Don't trust the pundits. Read Minor v. Happersett for yourself. It is not hard to read, but takes some mulling to understand the key idea, that Virginia Minor was only identified in the Constitution as a Citizen of the US, there being no "Uniform Rules for naturalization" before the 14th Amendment, becuase she was born on our soil to parents who were citizen. Without nailing the defintion, Justice Waite had no jurisdiction and no decision.

Dozens of Supreme Court cases containing citations to Minor v. Happersett were scrubbed by Soros’ Center for American Progress cadre and provided by Google to anyone curious enough to search Supreme Court cases involving citizenship. Cornell Law still has an expurgated case, Ex. Parte Lockwood, with a whole paragraph scrubbed. The corrupted "Justia.com" cases have now been replaced, and Google/Justia has blocked access to the "Wayback Machine," the internet archives. Our legislators and judges have caved, as has our presumably conservative legal history pundit, Mark Levin, who is going to the bank while avoiding the most cited legal reference for the first thirty years after 1779, Vattel’s Law of Nations, because Chief Justice John Marshall cites Vattel in “The Venus, 12 US 253, para 289” as the most concise source (and not by any means the only one) for the definition of natural born citizen.

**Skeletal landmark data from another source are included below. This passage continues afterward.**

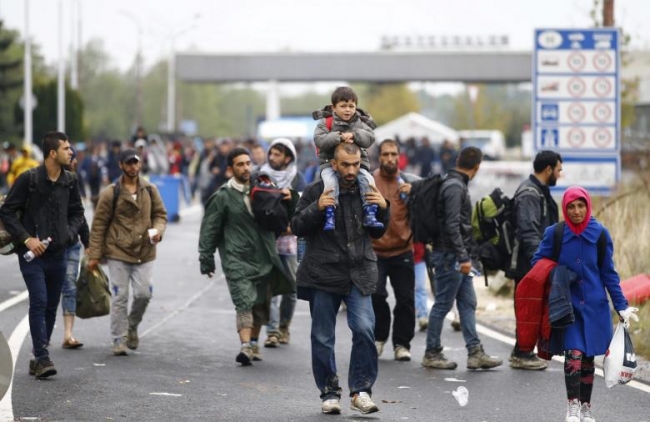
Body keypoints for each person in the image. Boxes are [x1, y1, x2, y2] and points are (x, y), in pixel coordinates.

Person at [290, 142, 389, 415]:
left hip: (359, 273)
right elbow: (297, 225)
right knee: (323, 337)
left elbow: (379, 232)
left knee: (365, 329)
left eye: (356, 164)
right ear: (334, 164)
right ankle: (329, 393)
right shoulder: (315, 190)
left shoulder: (367, 188)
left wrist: (383, 207)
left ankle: (361, 391)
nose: (351, 170)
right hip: (323, 273)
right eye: (345, 164)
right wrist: (317, 208)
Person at [531, 186, 638, 422]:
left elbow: (609, 273)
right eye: (571, 206)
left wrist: (621, 305)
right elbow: (538, 261)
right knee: (574, 354)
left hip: (594, 307)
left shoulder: (600, 234)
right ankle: (572, 407)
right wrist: (557, 273)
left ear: (587, 206)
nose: (577, 211)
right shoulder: (555, 233)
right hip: (567, 306)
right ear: (565, 208)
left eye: (581, 205)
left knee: (588, 359)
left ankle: (587, 408)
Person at [198, 147, 295, 365]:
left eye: (247, 163)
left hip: (264, 256)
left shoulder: (263, 189)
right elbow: (209, 230)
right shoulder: (222, 197)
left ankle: (252, 343)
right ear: (230, 169)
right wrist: (206, 259)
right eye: (240, 164)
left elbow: (285, 214)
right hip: (236, 259)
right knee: (244, 301)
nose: (245, 168)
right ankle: (244, 346)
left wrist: (291, 198)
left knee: (260, 305)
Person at [0, 131, 85, 378]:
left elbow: (78, 213)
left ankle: (39, 355)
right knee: (39, 299)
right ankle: (43, 357)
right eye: (66, 148)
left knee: (50, 305)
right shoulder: (29, 179)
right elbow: (6, 212)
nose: (71, 152)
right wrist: (28, 239)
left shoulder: (70, 180)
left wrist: (67, 235)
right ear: (52, 153)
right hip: (31, 254)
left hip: (58, 253)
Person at [421, 146, 503, 370]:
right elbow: (452, 224)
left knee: (468, 303)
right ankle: (432, 352)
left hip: (455, 255)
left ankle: (475, 352)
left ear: (458, 160)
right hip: (451, 256)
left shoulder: (452, 182)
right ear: (477, 166)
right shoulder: (455, 187)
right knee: (443, 305)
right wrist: (463, 256)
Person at [87, 149, 168, 356]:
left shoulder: (150, 190)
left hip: (145, 251)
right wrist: (94, 255)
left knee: (143, 294)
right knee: (120, 296)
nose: (133, 166)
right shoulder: (110, 193)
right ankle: (118, 338)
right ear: (121, 166)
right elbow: (98, 225)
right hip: (118, 251)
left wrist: (158, 231)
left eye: (136, 163)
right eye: (129, 163)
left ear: (140, 165)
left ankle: (131, 326)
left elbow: (160, 215)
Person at [509, 150, 563, 370]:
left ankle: (522, 350)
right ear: (548, 169)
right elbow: (529, 232)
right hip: (529, 263)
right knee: (528, 309)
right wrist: (538, 263)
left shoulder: (538, 191)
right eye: (558, 170)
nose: (559, 175)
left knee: (531, 308)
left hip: (535, 262)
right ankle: (522, 353)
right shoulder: (531, 194)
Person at [313, 86, 383, 231]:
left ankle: (370, 213)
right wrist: (338, 137)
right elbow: (319, 140)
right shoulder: (326, 122)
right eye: (343, 106)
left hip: (358, 165)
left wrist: (355, 135)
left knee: (369, 181)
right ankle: (330, 214)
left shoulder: (360, 122)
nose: (347, 110)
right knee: (330, 184)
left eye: (351, 106)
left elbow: (370, 137)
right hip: (329, 164)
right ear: (334, 107)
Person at [370, 139, 415, 362]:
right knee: (376, 295)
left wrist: (414, 193)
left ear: (399, 156)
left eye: (393, 154)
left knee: (406, 299)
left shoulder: (408, 180)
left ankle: (402, 344)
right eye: (385, 154)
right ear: (379, 157)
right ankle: (379, 337)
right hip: (375, 250)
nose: (390, 158)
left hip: (403, 249)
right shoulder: (369, 180)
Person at [259, 138, 306, 347]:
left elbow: (307, 207)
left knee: (290, 288)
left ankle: (285, 325)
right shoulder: (261, 176)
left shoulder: (298, 179)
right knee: (270, 288)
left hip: (290, 242)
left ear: (288, 157)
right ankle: (272, 331)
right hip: (268, 241)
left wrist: (292, 197)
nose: (272, 158)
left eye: (278, 155)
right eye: (272, 153)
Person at [60, 147, 91, 350]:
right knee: (46, 292)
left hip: (70, 244)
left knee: (70, 285)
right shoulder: (39, 180)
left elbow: (79, 214)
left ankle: (68, 334)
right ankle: (41, 340)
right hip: (47, 245)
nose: (72, 158)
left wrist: (88, 243)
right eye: (68, 154)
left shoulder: (72, 182)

Our legislators have become our enemies by their complicity in obscuring part of our law which was created to protect us. Our framers and founders understood how critical it was that our commander in chief and chief executive be born to and with allegiance to our foundation. Could it be any more clear that Obama has no such allegiance, and that his father, who never had any desire to be a citizen of the US, a professed Marxist, helped define who Obama is?